Column: Taking it one step at a time

'The doctor said my twin brother and I didn’t have long to live.'


Courtesy of Kimberly Hall.

May 16, 2000.

At barely a day old the doctors said my twin brother Kamariay and I didn’t have long to live. My parents were devastated at the thought of their twin boys never living past infancy, but after a few months in the hospital we were able to go home.

6 years old.

On our first day of school, administrators wouldn’t allow us in the same class. I had never been separated from my brother.

As if that wasn’t difficult enough, I was bullied because of the pigmentation of my skin. The other kids made me feel like there was something wrong with me. When I tried to speak to my peers, they would just make fun of me.

During recess while the other kids played tag or basketball with their friends, I would often hang out with my brother because that was the only time we had together during school. Everything felt safe and normal when I was with him.

7 years old.

My family decided to move from Cleveland, Tennessee to San Antonio, Texas. While I was upset I had to leave behind my whole childhood, moving to Texas was a new start; it gave me a chance to become better than who I was before.

On the first day at my new elementary school, I was nervous and hesitant. When I walked into class I was expecting to receive the same look of disgust kids at my old school gave me, but to my surprise my new peers greeted me with open arms.

9 years old.

I finally became accustomed to the city life of San Antonio, but all of that changed when my father suddenly had a stroke in the middle of the night. He didn’t know what was happening and my mother rushed him to the hospital. When I woke up the next morning my mother told me what happened and I immediately broke down into tears.

When I visited my father in the hospital, I was traumatized by the sight of him helplessly gasping for air in his hospital bed.

We spent the whole night with him because we didn’t want to leave him in that cold hospital. The doctor came in and took my mother outside to talk to her. She shortly returned and told me we had to leave him at the hospital. I couldn’t stop myself from crying.

After a few days visiting the hospital, I noticed my father slowly recovering and gaining his strength back.

Just as soon as he was finally able to come home, my parents wanted to break the bad news to us. They decided to split up. My father would move to Louisiana, while my mom was moving back to Tennessee. It was too much for me to handle but they did something most parents wouldn’t do for their kids: They gave us the choice of who to live with.

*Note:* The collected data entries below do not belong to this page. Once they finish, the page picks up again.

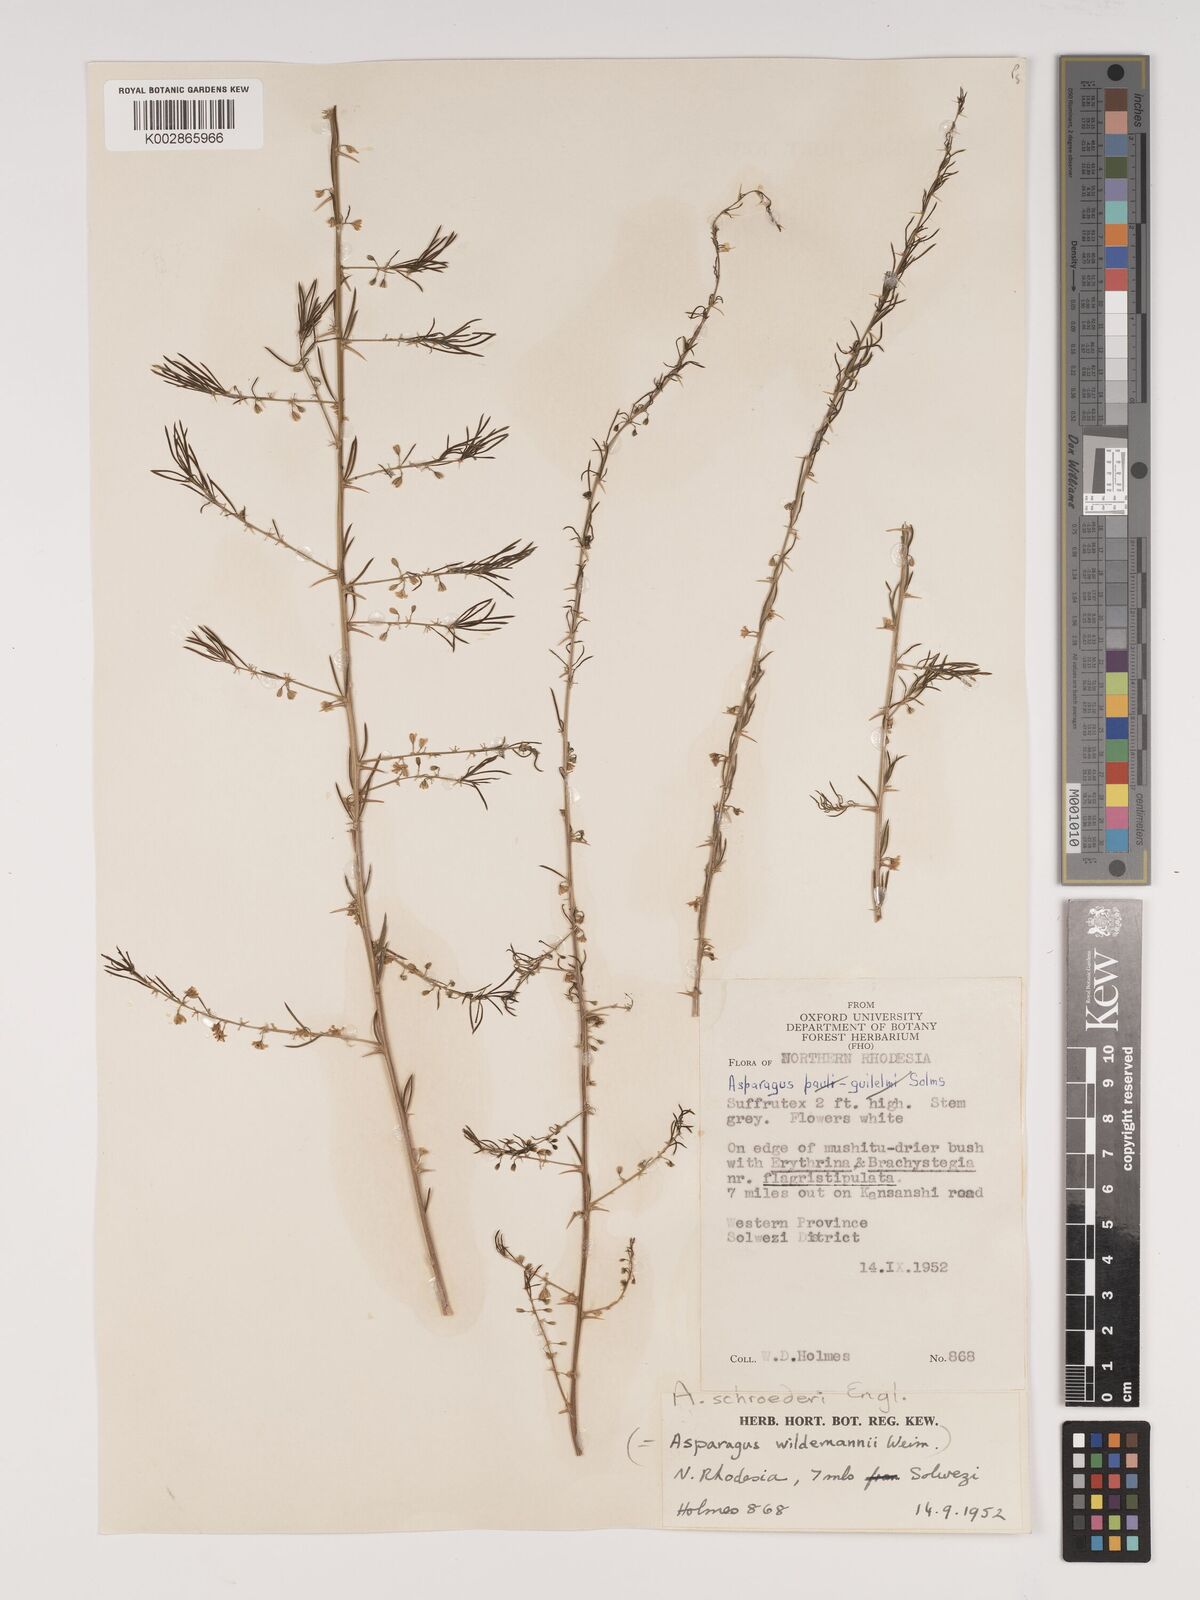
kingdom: Plantae
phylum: Tracheophyta
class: Liliopsida
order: Asparagales
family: Asparagaceae
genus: Asparagus
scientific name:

It was a tough decision that took us a long time to make. Kamariay and I ultimately picked our father because we couldn’t imagine life away from him.

15 years old.

When we moved down to Louisiana, we lived with our grandmother for the time being. My father quickly went back to work even though I pleaded him not to. He was still recovering and slowly getting back his strength.

After a year of living in Louisiana, my father introduced us to his new girlfriend Tresa. After only a year of dating, she talked to him about moving with her to Lewisville, Texas.

I was hesitant to move back to Texas after what happened, but living in Louisiana taught me to let go of all the bad things that happened there and to grow from that experience rather than sink further into depression.

After meeting Tresa for the first time I learned she was nice and different from what I expected. She made my father happy, which was all I ever wanted. Even though we were moving back to Texas I was actually excited to go back and try again.

We were going to attend Killough High School and to my surprise my brother and I made a lot of friends. The classes weren’t boring and I was always excited to know what the teachers were going to teach us next.

17 years old.

I’ve been living here for almost three years and am truly happy. I have been through a lot as a kid, but rather than letting those experiences define me, I grew from them. My word of advice to people who are going through hard times: Take life one step at a time.